→ **Exercise brief**: Reproduce every line of the data below without changing anything, and leave the pictures out of your answer.

→ **Input**:

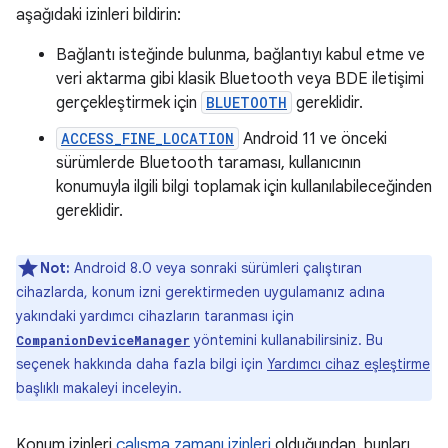
aşağıdaki izinleri bildirin:
Bağlantı isteğinde bulunma, bağlantıyı kabul etme ve
veri aktarma gibi klasik Bluetooth veya BDE iletişimi
gerçekleştirmek için
BLUETOOTH
gereklidir.
ACCESS_FINE_LOCATION
Android 11 ve önceki
sürümlerde Bluetooth taraması, kullanıcının
konumuyla ilgili bilgi toplamak için kullanılabileceğinden
gereklidir.
Not:
Android 8.0 veya sonraki sürümleri çalıştıran
cihazlarda, konum izni gerektirmeden uygulamanız adına
yakındaki yardımcı cihazların taranması için
yöntemini kullanabilirsiniz. Bu
CompanionDeviceManager
seçenek hakkında daha fazla bilgi için
Yardımcı cihaz eşleştirme
başlıklı makaleyi inceleyin.
Konum izinleri
çalışma zamanı izinleri
olduğundan, bunları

→ **Your response**:
aşağıdaki izinleri bildirin:
Bağlantı isteğinde bulunma, bağlantıyı kabul etme ve
veri aktarma gibi klasik Bluetooth veya BDE iletişimi
gerçekleştirmek için
BLUETOOTH
gereklidir.
ACCESS_FINE_LOCATION
Android 11 ve önceki
sürümlerde Bluetooth taraması, kullanıcının
konumuyla ilgili bilgi toplamak için kullanılabileceğinden
gereklidir.
Not:
Android 8.0 veya sonraki sürümleri çalıştıran
cihazlarda, konum izni gerektirmeden uygulamanız adına
yakındaki yardımcı cihazların taranması için
yöntemini kullanabilirsiniz. Bu
CompanionDeviceManager
seçenek hakkında daha fazla bilgi için
Yardımcı cihaz eşleştirme
başlıklı makaleyi inceleyin.
Konum izinleri
çalışma zamanı izinleri
olduğundan, bunları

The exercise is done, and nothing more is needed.